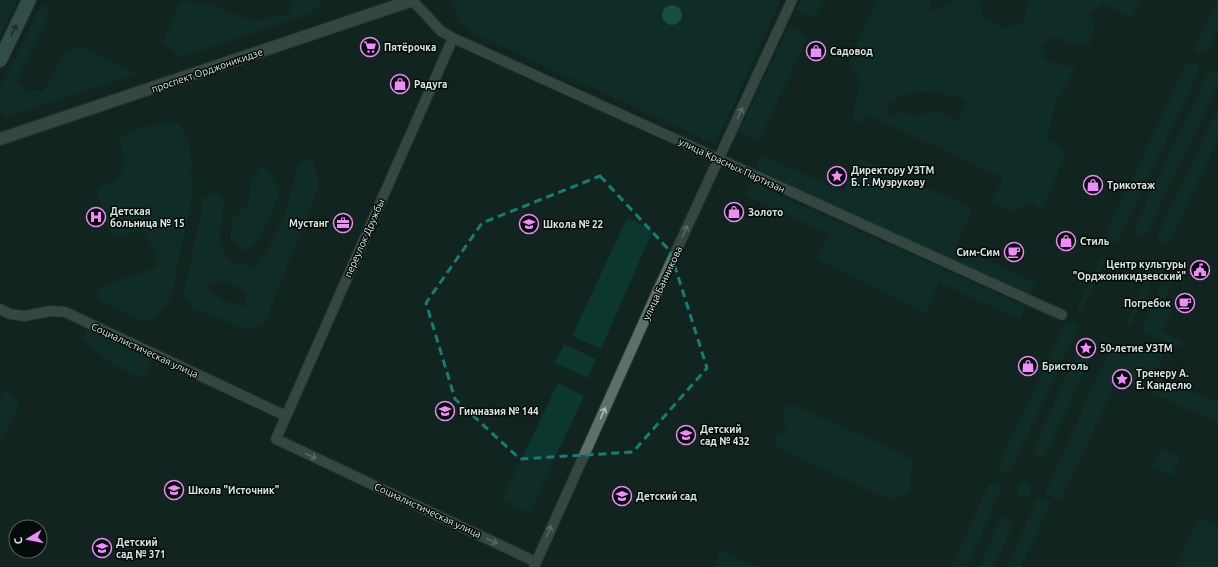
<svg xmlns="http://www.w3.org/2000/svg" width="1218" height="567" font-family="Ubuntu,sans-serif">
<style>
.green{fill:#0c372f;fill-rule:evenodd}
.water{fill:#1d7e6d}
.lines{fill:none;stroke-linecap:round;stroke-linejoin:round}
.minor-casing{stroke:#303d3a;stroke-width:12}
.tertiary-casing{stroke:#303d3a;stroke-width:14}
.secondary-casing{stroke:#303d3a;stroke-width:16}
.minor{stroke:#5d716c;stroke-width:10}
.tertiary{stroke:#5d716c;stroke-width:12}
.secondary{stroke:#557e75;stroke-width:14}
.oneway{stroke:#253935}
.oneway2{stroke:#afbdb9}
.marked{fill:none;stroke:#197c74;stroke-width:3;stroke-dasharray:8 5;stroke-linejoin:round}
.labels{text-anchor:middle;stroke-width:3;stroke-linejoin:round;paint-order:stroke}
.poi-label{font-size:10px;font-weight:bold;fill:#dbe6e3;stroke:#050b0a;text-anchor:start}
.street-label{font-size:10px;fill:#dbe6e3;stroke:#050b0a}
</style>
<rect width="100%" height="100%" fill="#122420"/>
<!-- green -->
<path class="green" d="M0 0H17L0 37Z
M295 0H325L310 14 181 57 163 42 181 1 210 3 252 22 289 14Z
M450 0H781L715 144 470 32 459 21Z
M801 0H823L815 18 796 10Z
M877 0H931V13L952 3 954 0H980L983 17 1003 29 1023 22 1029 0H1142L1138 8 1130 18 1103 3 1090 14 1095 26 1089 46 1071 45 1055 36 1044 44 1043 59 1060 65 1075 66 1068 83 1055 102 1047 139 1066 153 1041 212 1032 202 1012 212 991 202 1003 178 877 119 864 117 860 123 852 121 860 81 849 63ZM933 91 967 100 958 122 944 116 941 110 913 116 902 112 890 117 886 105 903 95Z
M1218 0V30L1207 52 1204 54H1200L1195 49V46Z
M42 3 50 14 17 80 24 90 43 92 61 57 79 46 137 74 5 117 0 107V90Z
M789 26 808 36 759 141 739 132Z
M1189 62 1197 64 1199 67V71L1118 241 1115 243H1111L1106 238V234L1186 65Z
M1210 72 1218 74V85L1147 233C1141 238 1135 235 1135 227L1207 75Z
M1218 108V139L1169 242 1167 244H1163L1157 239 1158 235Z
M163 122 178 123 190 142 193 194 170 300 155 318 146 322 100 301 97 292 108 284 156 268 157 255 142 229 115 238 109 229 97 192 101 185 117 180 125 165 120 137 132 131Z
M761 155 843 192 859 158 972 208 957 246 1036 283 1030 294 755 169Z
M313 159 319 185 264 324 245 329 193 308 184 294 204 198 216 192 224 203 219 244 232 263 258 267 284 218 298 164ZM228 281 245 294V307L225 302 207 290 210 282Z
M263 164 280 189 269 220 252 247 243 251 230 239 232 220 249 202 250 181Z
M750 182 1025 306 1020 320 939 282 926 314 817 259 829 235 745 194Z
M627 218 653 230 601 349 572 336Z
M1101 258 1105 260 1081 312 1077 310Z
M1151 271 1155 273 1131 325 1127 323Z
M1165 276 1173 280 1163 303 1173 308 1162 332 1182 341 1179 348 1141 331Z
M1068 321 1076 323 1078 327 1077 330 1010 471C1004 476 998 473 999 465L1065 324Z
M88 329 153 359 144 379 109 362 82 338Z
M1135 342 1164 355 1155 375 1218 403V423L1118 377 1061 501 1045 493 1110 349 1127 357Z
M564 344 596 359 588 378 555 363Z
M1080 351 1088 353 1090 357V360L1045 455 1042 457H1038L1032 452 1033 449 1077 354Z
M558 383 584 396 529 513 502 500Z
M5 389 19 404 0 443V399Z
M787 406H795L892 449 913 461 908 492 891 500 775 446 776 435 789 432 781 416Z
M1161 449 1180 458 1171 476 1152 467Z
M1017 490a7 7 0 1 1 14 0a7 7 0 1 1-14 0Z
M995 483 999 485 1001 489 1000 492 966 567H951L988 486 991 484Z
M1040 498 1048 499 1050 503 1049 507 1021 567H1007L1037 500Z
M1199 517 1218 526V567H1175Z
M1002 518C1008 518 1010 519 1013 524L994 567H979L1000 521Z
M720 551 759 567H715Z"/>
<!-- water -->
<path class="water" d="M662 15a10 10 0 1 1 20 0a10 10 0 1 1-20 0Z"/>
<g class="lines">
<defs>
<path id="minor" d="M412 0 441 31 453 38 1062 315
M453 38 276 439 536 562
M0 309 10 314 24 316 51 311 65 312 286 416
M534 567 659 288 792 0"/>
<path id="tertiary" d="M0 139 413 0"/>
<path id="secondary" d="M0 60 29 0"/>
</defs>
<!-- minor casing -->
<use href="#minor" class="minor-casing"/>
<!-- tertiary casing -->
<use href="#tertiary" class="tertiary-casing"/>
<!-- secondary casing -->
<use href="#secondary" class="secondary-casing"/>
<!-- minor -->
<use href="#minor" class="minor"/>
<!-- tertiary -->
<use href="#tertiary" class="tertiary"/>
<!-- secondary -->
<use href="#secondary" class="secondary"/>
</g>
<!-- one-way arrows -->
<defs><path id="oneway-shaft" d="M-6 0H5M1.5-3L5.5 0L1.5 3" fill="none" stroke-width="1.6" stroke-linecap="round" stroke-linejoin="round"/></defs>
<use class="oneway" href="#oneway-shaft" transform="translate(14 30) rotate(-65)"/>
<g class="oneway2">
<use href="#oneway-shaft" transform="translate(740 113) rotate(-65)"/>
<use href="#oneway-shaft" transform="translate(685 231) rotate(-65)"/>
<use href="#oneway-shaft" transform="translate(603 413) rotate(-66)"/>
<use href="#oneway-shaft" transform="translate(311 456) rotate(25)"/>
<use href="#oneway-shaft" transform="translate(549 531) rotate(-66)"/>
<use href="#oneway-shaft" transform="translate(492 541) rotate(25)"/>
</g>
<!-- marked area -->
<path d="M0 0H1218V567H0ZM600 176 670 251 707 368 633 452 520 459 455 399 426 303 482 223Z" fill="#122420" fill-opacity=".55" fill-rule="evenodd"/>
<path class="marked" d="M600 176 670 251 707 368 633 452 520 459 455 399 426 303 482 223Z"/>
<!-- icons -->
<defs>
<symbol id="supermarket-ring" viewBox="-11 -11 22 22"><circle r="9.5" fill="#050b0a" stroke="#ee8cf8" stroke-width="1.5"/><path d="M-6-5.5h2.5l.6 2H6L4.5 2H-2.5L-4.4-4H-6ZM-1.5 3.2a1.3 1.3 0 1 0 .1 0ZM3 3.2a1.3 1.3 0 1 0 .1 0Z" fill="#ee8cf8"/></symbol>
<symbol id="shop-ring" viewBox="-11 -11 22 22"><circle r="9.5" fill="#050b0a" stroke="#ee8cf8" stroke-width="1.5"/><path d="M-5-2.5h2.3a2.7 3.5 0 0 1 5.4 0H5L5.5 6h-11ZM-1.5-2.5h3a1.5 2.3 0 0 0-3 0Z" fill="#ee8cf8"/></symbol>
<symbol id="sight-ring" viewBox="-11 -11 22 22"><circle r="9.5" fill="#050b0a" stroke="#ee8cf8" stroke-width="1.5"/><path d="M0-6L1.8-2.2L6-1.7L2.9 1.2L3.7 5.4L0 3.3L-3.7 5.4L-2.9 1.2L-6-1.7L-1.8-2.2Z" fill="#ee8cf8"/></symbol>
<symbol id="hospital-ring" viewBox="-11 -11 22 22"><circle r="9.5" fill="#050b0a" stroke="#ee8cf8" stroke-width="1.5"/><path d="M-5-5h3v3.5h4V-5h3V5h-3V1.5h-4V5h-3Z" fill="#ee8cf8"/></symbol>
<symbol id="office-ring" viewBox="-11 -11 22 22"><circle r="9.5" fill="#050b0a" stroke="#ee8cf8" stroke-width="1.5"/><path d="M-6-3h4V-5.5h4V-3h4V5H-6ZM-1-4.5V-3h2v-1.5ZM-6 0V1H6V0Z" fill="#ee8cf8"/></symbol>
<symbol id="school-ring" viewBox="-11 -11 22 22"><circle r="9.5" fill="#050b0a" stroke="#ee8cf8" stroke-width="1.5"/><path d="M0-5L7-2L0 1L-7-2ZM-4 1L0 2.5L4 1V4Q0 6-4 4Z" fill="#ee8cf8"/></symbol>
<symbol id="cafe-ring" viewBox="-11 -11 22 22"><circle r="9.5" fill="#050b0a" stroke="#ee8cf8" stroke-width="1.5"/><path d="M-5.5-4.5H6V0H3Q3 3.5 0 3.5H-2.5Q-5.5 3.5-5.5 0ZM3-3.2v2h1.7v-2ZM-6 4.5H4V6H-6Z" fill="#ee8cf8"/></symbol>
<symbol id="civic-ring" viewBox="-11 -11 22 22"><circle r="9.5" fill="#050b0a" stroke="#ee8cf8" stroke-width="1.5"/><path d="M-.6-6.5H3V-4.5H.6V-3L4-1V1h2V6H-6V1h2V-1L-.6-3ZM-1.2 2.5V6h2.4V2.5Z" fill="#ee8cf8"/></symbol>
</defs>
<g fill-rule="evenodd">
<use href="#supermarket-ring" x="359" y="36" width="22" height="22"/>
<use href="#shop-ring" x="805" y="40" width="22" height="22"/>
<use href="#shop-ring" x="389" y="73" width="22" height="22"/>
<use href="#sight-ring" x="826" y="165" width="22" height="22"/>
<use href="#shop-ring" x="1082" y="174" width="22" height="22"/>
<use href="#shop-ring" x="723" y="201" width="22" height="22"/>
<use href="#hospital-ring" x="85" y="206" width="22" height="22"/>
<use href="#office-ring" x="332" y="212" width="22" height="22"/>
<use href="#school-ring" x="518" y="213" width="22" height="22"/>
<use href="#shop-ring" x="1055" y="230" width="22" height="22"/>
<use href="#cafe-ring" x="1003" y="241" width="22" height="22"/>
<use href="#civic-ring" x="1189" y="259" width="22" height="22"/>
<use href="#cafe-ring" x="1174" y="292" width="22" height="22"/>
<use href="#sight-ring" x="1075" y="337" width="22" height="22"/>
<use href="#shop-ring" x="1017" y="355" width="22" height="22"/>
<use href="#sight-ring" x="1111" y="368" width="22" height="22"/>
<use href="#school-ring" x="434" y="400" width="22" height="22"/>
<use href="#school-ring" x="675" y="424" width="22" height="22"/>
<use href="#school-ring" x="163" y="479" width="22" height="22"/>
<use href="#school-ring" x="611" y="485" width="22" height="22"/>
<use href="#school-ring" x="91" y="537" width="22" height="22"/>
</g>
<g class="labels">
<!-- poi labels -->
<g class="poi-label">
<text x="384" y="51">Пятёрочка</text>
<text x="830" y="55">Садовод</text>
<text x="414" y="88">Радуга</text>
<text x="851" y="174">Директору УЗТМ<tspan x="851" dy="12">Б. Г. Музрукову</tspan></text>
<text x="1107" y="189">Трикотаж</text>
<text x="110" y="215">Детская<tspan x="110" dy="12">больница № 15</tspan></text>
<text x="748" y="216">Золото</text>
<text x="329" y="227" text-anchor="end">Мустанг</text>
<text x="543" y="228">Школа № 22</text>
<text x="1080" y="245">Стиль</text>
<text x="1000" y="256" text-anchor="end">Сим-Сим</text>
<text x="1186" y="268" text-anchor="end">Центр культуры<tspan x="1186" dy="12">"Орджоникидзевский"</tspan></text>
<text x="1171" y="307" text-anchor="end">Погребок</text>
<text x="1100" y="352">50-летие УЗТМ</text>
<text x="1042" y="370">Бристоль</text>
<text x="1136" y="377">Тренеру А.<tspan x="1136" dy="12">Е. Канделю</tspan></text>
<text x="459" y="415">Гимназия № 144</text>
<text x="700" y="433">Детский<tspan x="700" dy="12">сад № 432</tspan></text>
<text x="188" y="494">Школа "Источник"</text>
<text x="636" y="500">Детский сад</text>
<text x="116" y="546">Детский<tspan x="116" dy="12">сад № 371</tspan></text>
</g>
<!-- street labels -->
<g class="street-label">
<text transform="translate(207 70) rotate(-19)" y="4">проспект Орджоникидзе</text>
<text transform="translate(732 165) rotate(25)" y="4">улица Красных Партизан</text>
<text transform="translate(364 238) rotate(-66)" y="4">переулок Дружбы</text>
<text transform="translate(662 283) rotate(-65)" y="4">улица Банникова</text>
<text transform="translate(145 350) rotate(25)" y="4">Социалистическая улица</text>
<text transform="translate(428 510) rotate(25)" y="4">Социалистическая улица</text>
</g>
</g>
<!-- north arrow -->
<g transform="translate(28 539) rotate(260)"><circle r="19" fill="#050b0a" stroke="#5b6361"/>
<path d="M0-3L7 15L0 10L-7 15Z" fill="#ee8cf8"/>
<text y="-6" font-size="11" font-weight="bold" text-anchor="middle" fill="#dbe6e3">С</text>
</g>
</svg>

YOUR TASK:
Copy out each line from the listing that contains the string "secondary".

WRITTEN RESPONSE:
.secondary-casing{stroke:#303d3a;stroke-width:16}
.secondary{stroke:#557e75;stroke-width:14}
<path id="secondary" d="M0 60 29 0"/>
<!-- secondary casing -->
<use href="#secondary" class="secondary-casing"/>
<!-- secondary -->
<use href="#secondary" class="secondary"/>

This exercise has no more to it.